Compare these leaves with those of the water-lily. In the lily you find no divided leaves, but they all rise to the surface and float there, spreading their expanded blades on the water. Notice what very long leaf-stalks they have, sometimes eight or ten feet in length. Think how absurd the plant would look on dry land, with its short stem and its huge leaf-stalks, though they are so well suited for floating in the deep water. In the air the long, soft stalks would flop about on the ground, as they need some support, but this they get in the water, which buoys them up and saves them from expending too much material in the formation of strengthening tissue.
Even those plants which, like the water marestail, can stand up by themselves some way out of the water, yet have softer stems than most land-plants, and far fewer well-developed “water-pipe” cells, because they are so surrounded by water that they can get it easily.
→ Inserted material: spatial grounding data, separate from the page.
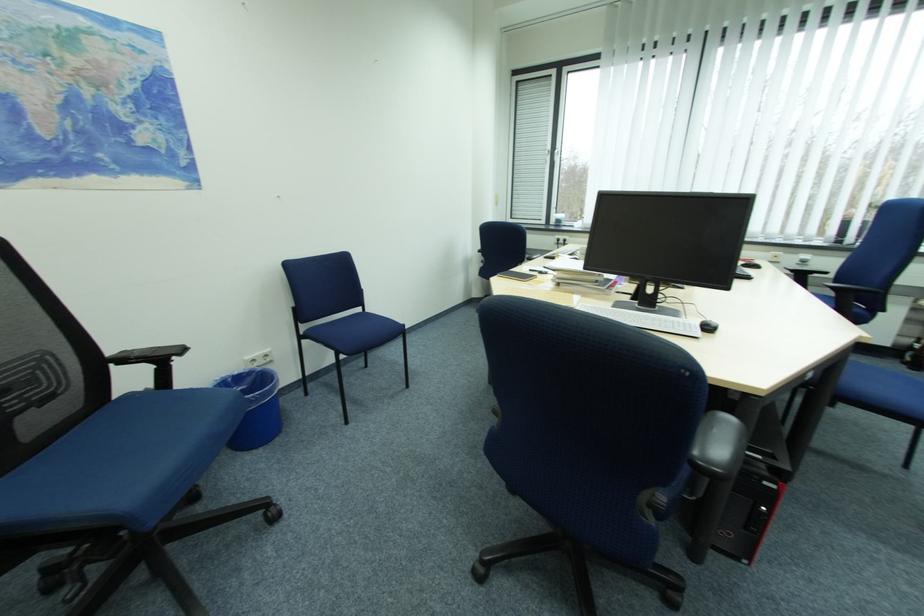
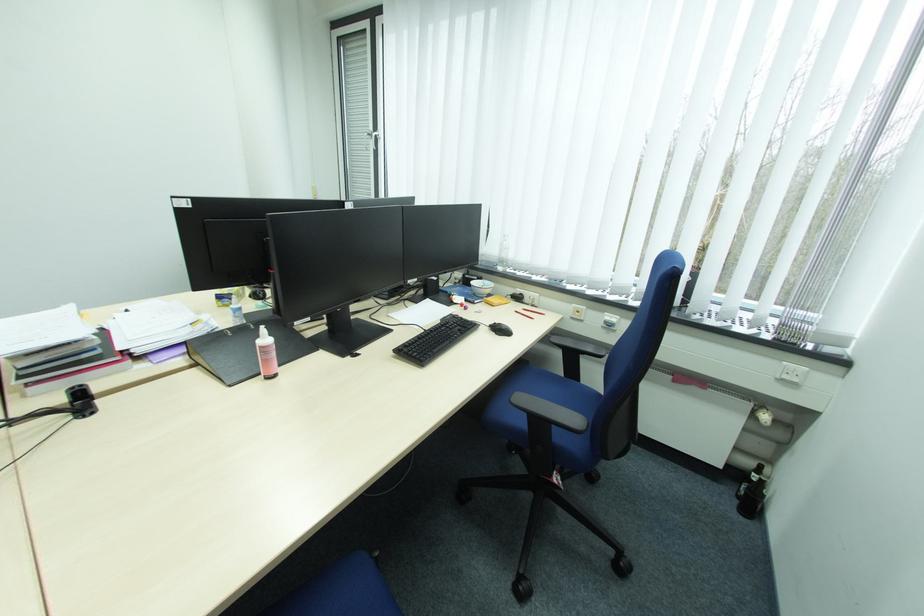
What movement of the cameraman would produce the second image?

The cameraman moved toward right, forward.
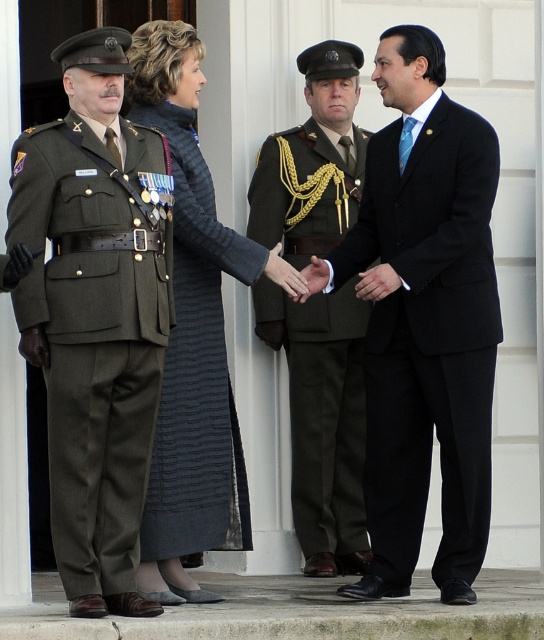
Question: Among these points, which one is nearest to the camera?

Choices:
 (A) pos(34,282)
 (B) pos(441,470)
 (C) pos(218,477)
 (D) pos(272,317)

Answer: (A)

Question: Can you confirm if black satin suit at center is positioned below green military uniform at center?

Choices:
 (A) no
 (B) yes

Answer: (A)

Question: Which point appears farthest from the camera in this image?

Choices:
 (A) (152, 333)
 (B) (196, 372)
 (C) (367, 304)

Answer: (C)

Question: Does black satin suit at center come behind green fabric uniform at left?

Choices:
 (A) no
 (B) yes

Answer: (B)

Question: Which object is positioned closest to the green fabric uniform at left?

Choices:
 (A) green military uniform at center
 (B) black satin suit at center

Answer: (B)

Question: Can you confirm if green fabric uniform at left is positioned to the right of green military uniform at center?

Choices:
 (A) yes
 (B) no

Answer: (B)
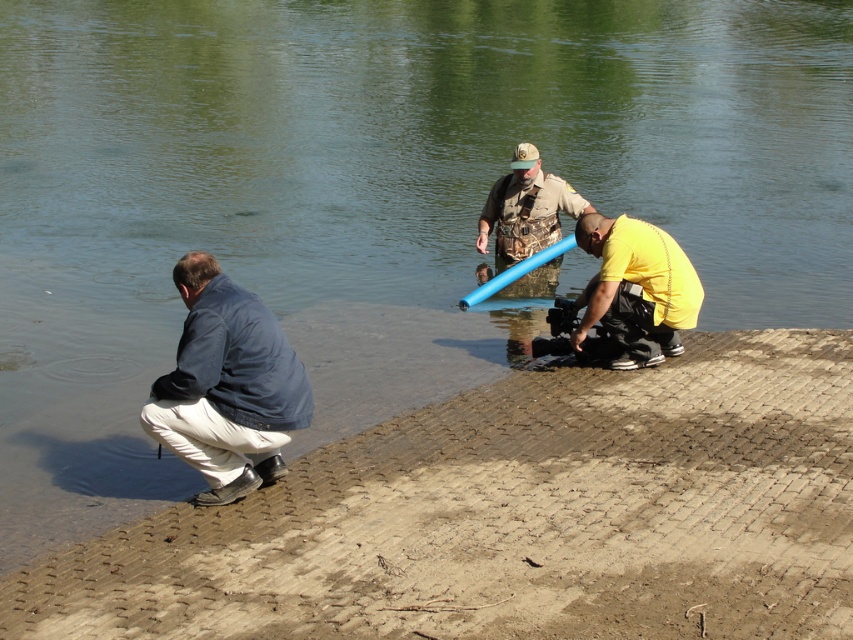
Is brown textured shore at lower left wider than camouflage shirt at center?

Correct, the width of brown textured shore at lower left exceeds that of camouflage shirt at center.

Between point (410, 576) and point (527, 248), which one is positioned in front?

Point (410, 576) is in front.

What do you see at coordinates (515, 516) in the screenshot?
I see `brown textured shore at lower left` at bounding box center [515, 516].

Find the location of `brown textured shore at lower left`. brown textured shore at lower left is located at coordinates (515, 516).

Which of these two, brown textured shore at lower left or yellow matte shirt at lower center, stands shorter?

With less height is yellow matte shirt at lower center.

Which is more to the left, brown textured shore at lower left or yellow matte shirt at lower center?

Positioned to the left is brown textured shore at lower left.

Is point (425, 504) farther from viewer compared to point (648, 349)?

No, (425, 504) is in front of (648, 349).

This screenshot has height=640, width=853. Identify the location of brown textured shore at lower left. (515, 516).

Is point (181, 266) closer to camera compared to point (558, 220)?

Yes.

Can you confirm if blue fabric jacket at lower left is positioned above camouflage shirt at center?

Incorrect, blue fabric jacket at lower left is not positioned above camouflage shirt at center.

Which is in front, point (202, 321) or point (512, 186)?

Point (202, 321) is in front.

Find the location of a particular element. The image size is (853, 640). blue fabric jacket at lower left is located at coordinates (227, 385).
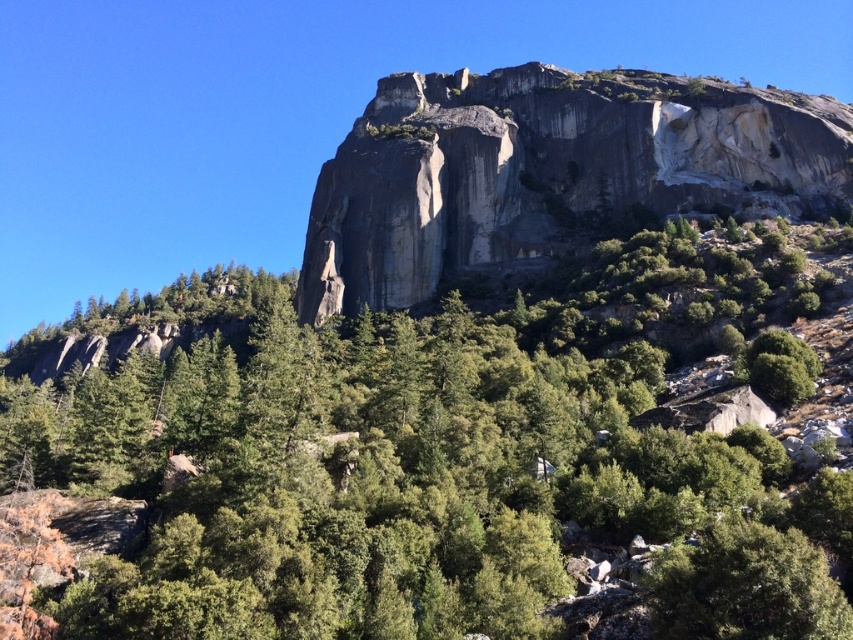
Question: Is green leafy tree at center further to the viewer compared to gray rock formation at upper center?

Choices:
 (A) yes
 (B) no

Answer: (B)

Question: Is green leafy tree at center closer to camera compared to gray rock formation at upper center?

Choices:
 (A) no
 (B) yes

Answer: (B)

Question: Which point is farther from the camera taking this photo?

Choices:
 (A) (843, 476)
 (B) (445, 209)

Answer: (B)

Question: Which point is farther from the camera taking this photo?

Choices:
 (A) (671, 186)
 (B) (775, 461)

Answer: (A)

Question: Is green leafy tree at center behind gray rock formation at upper center?

Choices:
 (A) yes
 (B) no

Answer: (B)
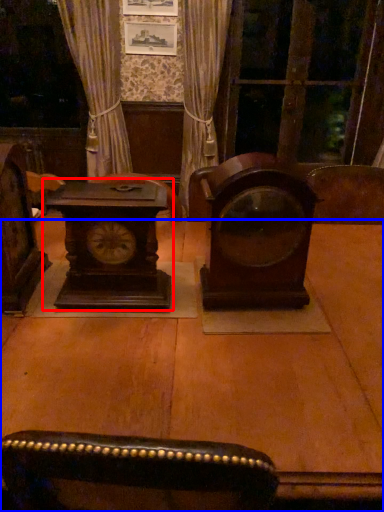
Question: Among these objects, which one is nearest to the camera, alarm clock (highlighted by a red box) or table (highlighted by a blue box)?

Choices:
 (A) alarm clock
 (B) table

Answer: (B)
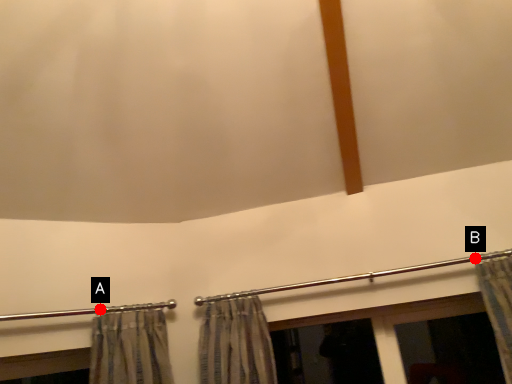
Question: Two points are circled on the image, labeled by A and B beside each circle. Among these points, which one is farthest from the camera?

Choices:
 (A) A is further
 (B) B is further

Answer: (B)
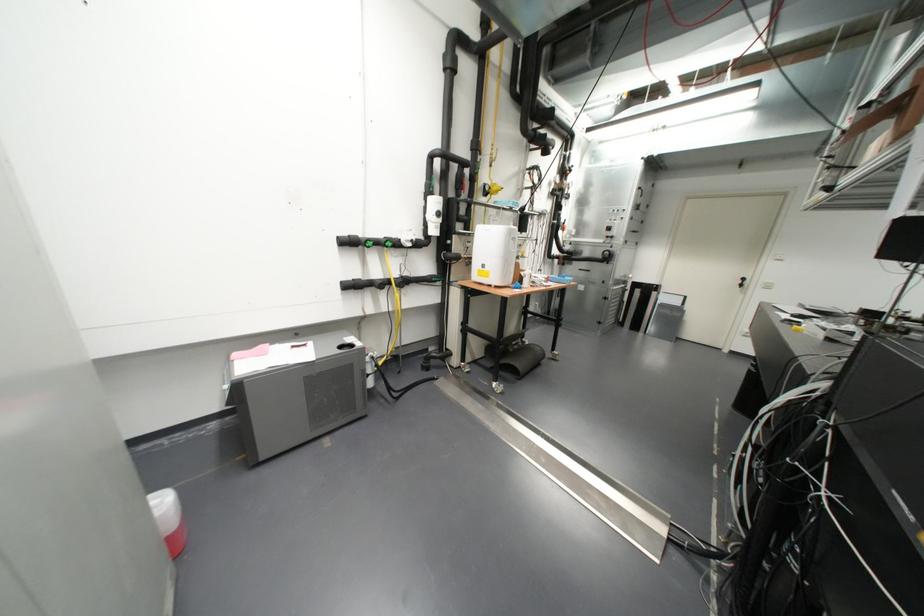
Both these plants and the water-lilies, as well as many others, store air rather than water in their stems, and often the spaces in the meshes of the stem-tissue are filled with air, which acts both as an air reservoir and a buoy to float the leaves. We find all through the plant-world that the structure of a plant depends very much on the kind of conditions under which it is living, and in the case of those growing in the water, it is quite clear how the soft, air-filled stems are one result of their mode of life, and are well adapted to it.
Fig. 142. Duckweed, with simple leaves, and long roots hanging in the water.
In the ponds you will often find that the duckweed grows in large masses on the surface. Each plant seems to consist of but one leaf and a slender root about an inch long, hanging freely in the water. Sometimes two or more of the leaves are attached and form a little cluster, but it is exceedingly rare to find the duckweed in flower. Simple as it is, almost suggesting the algæ rather than the flowering plants by its general appearance, yet the duckweed is really a flowering plant. It is, in fact, one of the very tiniest of flowering plants which are known.
Floating with the duckweed are frequently many fine, thread-like algæ, sometimes quite free, and sometimes attached to stems or rocks. They are very delicate, unprotected plants, their whole body consisting of simple rows of cells. Notice how their feathery tufts cling together in a close mass when they are taken out of the water; they require its support and protection to enable them to live.
Fig. 143. Creeping rhizome of the Bulrush, which pushes out towards the middle of the pond.